MAINBOARD-LISTED construction group and property developer Tiong Seng Holdings Limited (長成控股) reported a net profit of S$14.7 million for the full year ended 31 December 2015.
This reversed a loss of S$29.6 million for FY2014 which was impacted by an one-off allowance for diminution in value in the Group’s property development segment.
Mr Pek Lian Guan (白連源), CEO of Tiong Seng Holdings Limited, said, “Although overall revenue for FY2015 registered a decline, this was mainly due to our revenue recognition model for both our construction and property development businesses.
"Our mainstay construction business, however, remains bolstered by a resilient order book size of approximately S$1.3 billion which extends to 2020.

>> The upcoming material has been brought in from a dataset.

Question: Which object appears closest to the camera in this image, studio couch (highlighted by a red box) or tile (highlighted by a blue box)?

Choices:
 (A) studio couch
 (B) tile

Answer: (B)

Stock price | 22.5 cents |
52-week range | 15.5 – 31.4 cents |
PE | 10.1 |
Market cap | S$103.1 million |
Shares issued | 458.27 million |
Dividend yield | 2.22% |
Net asset value | 56.75 cents/share |
"Amidst a challenging industry landscape, our priorities lie in consistent delivery of our expertise to our customers and we continue to increase our returns on investment by investing in various construction technologies such as the Prefabricated Pre-finished Volumetric Construction that has been widely endorsed by regulators. As we push for greater productivity enhancements, it improves our competitive advantage."
The Board of Directors has recommended a final dividend of 0.5 Singapore cents per share (FY14: 0.4 cents a share, adjusted for recent share consolidation).